Winkler Prins Encyclopedie

E. de Bruyne, G.B.J. Hiltermann en H.R. Hoetink (1947)

Gepubliceerd op 17-10-2024

SILVA, feliciano de

betekenis & definitie

Spaans prozaschrijver (Ciudad Rodrigo 1492? - 1558?), schreef vervolgdelen op de Amadís de Gaula, nl. het zevende boek, de geschiedenis van diens kleinzoon Lisuarte de Grecia, Los grandes fechos en armos de Lisuarte de Grecia fijo de Esplandián,y assí mesmo los de Perión de Gaula (1514), en het negende, de Chrónica del muy valiente y esforçado príncipe y Cauallero de la Ardiente Espada, Amadís de Grecia, hijo de Lisuarte de Grecia (1530), waarin voor het eerst in de ridderverhalen elementen uit de herdersroman worden ingevoerd. Daarna schreef deze „gran industrial literario”, zoals Menéndez y Pelayo hem noemde, de 4 dln van Don Florisel de Niquea (1532-1551), La coronica de los muy valientes y esforçados e inuencibles caualleros don Florisel de Niquea y el fuerte Anaxartes. De gezwollen en in vele gevallen duistere stijl van de ridderromans van F. de Silva is onsterfelijk belachelijk gemaakt door Cervantes in het eerste hoofdstuk van dl 1 van de Quijote. Zijn navolging van de Celestina is echter nog zeer goed leesbaar.

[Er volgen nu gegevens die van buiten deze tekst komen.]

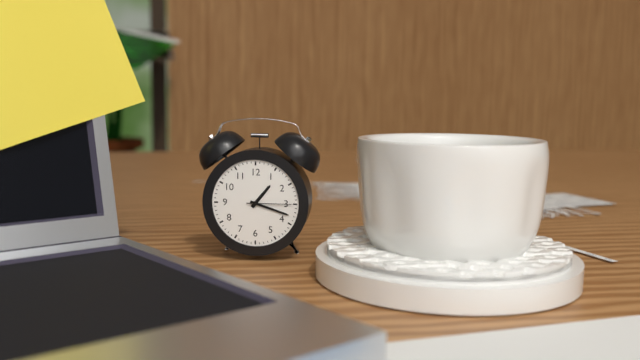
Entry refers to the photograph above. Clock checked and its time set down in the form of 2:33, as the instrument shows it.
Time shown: 1:18
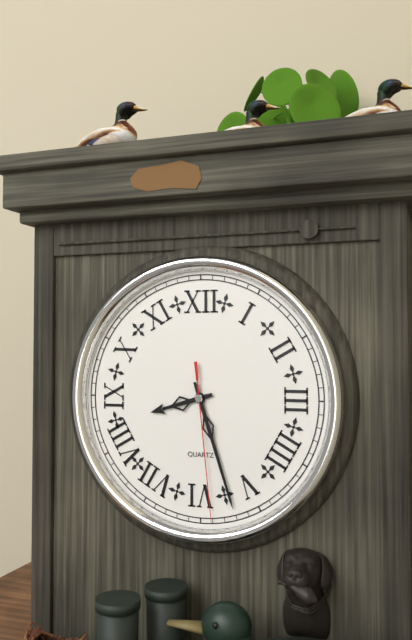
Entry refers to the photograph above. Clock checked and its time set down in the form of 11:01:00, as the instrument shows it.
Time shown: 8:27:29
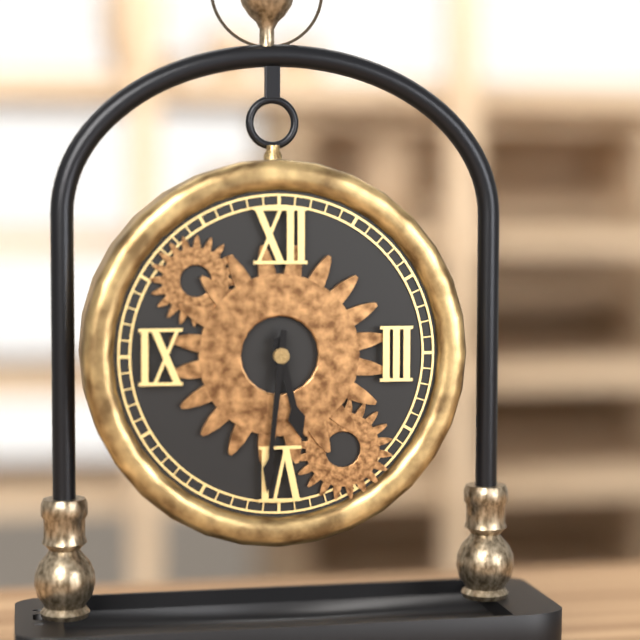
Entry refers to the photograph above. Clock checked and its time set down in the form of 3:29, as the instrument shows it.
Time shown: 5:31
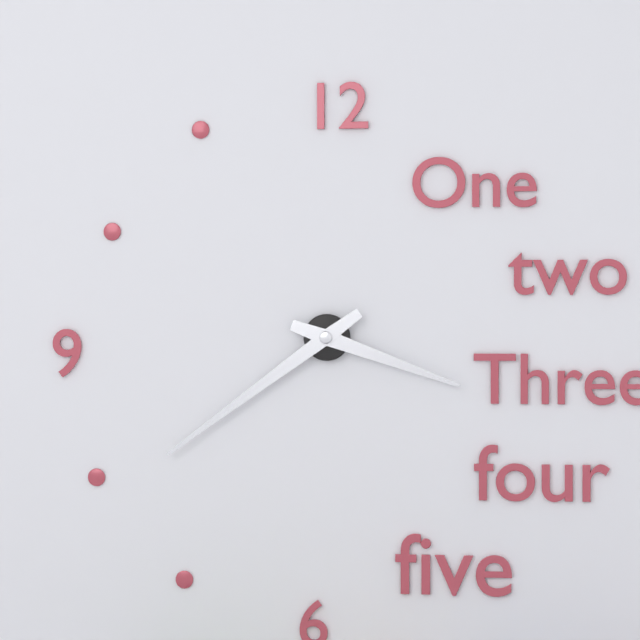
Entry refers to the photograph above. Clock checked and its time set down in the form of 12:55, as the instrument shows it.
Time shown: 3:39
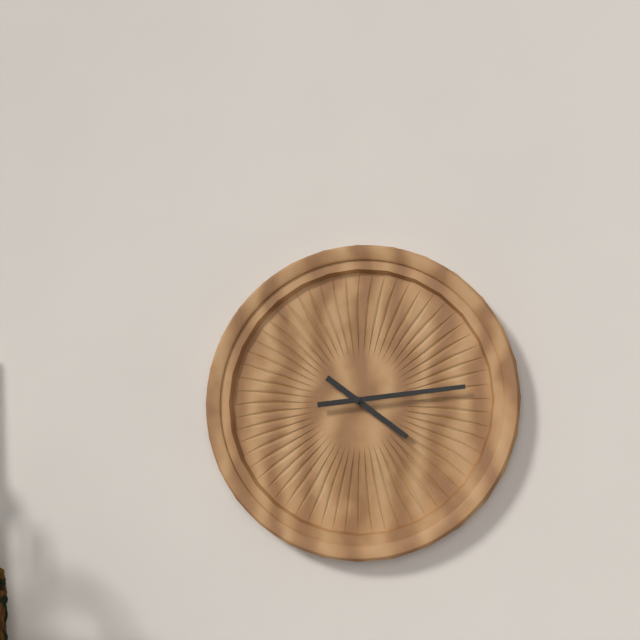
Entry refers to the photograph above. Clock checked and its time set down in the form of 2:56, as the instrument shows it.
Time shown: 4:14
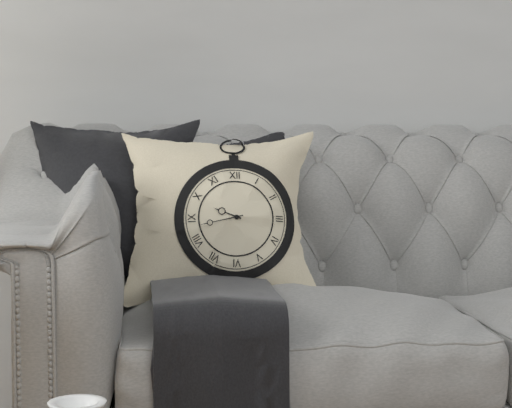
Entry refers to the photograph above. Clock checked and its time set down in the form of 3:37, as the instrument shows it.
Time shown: 9:43
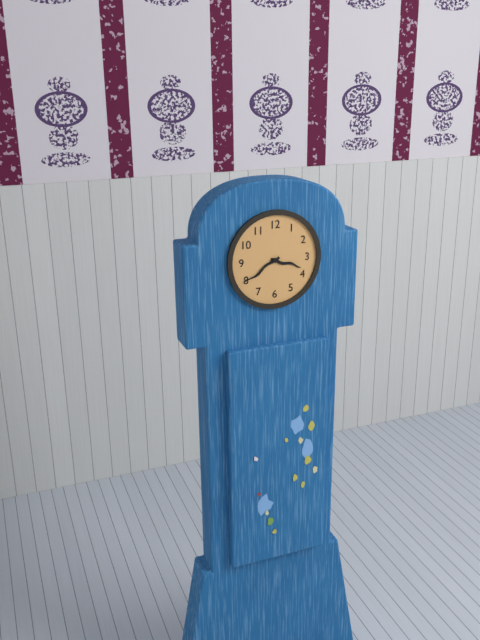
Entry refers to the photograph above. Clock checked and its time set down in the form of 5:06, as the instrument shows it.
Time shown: 3:40
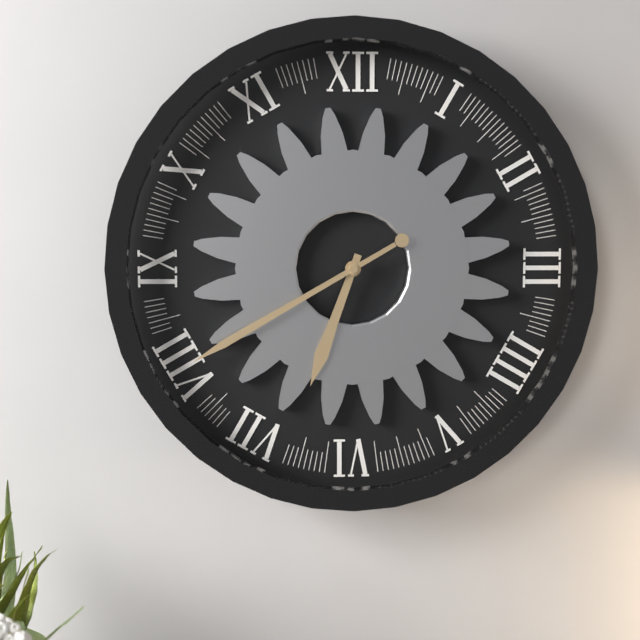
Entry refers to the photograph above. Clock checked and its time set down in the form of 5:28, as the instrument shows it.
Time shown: 6:40
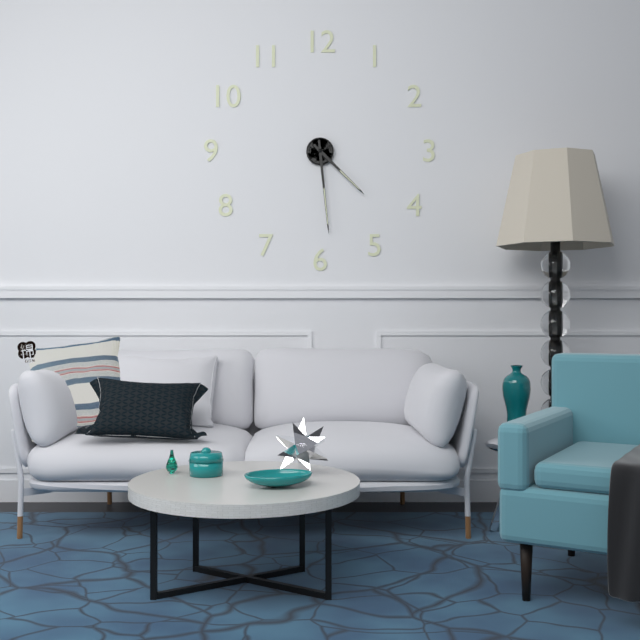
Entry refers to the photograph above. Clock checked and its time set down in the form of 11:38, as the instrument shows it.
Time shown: 4:29
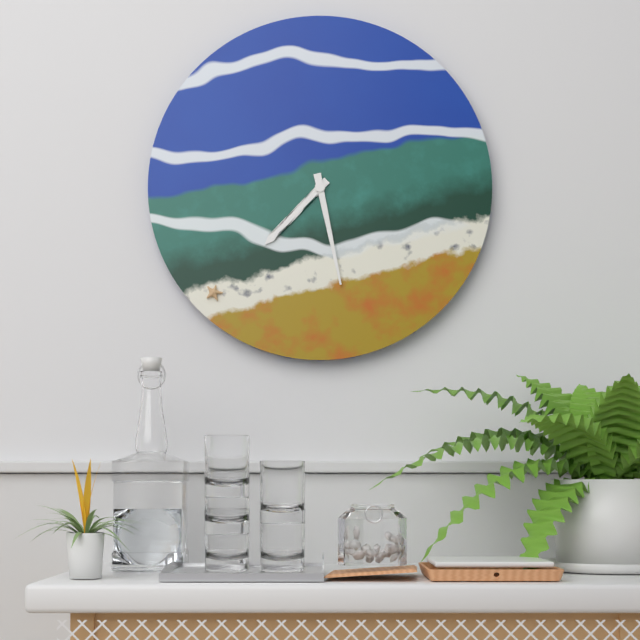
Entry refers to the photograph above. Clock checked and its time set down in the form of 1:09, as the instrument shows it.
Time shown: 7:28
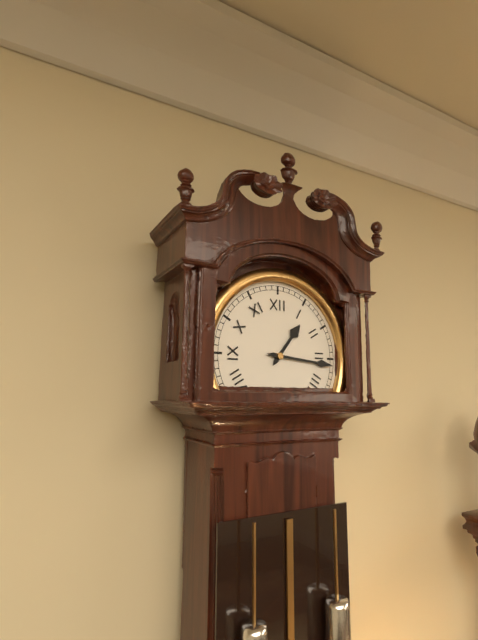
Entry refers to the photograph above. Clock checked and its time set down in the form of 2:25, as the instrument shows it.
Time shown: 1:16
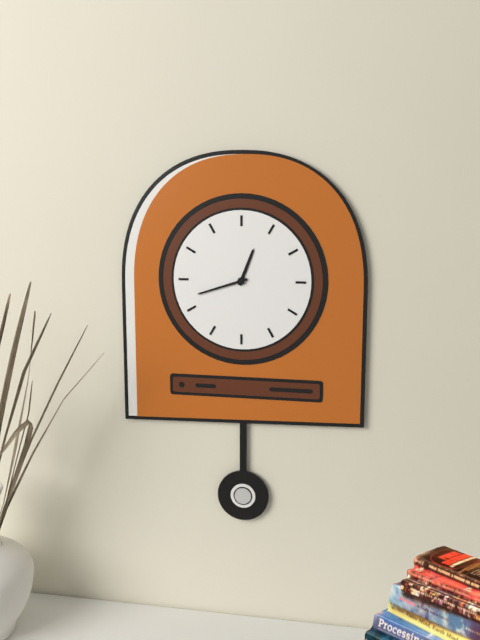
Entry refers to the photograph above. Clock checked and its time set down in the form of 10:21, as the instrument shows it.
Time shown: 12:42
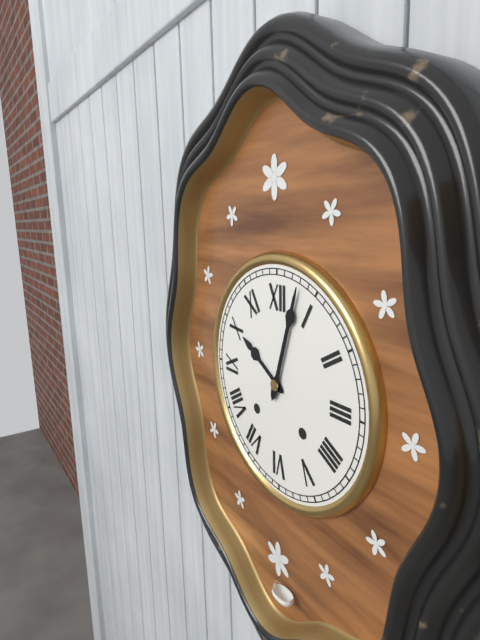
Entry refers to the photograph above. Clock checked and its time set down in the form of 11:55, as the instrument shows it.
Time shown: 10:03
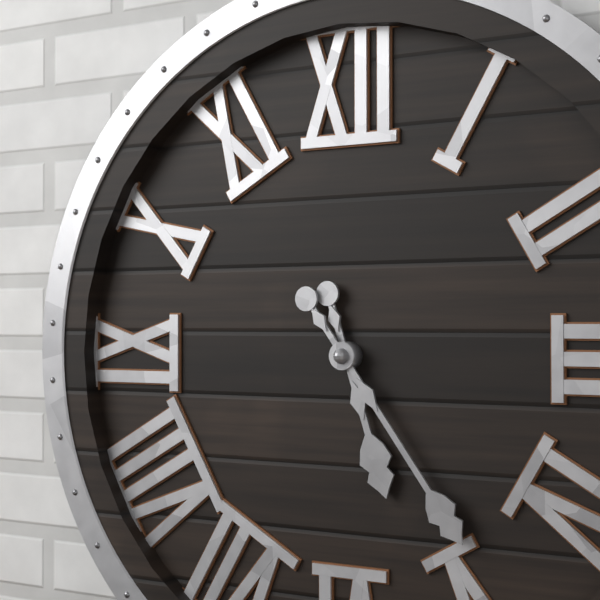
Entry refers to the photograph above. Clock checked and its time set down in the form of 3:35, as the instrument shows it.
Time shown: 5:24
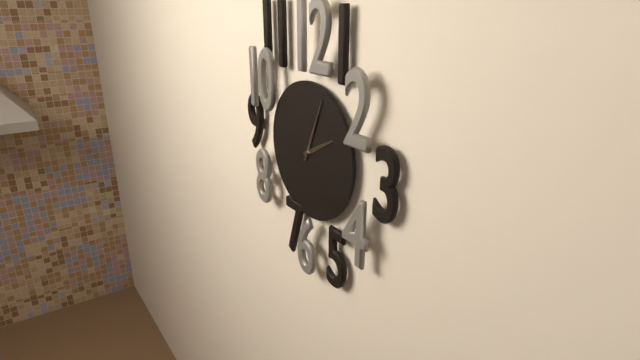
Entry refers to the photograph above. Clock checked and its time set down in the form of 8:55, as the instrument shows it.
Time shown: 2:04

Teksten: Segunda Comedia de Celestina, ed. J. A. de Balenchana (Madrid 1874), in de Col. de libros esp. raros ó curiosos, dl IX.

Lit.: E. Cotarelo y Mori, Nuevas noticias biográficas de F. de S., in Boletín de la Real Ac Esp., dl XIII (Madrid 1926), blz. 129 e.v.; M. Menéndez y Pelayo, Orígenes de la Novela, dl I (Santander 1943), blz. 407-413 en blz. 415, dl IV, blz. 68 e.v.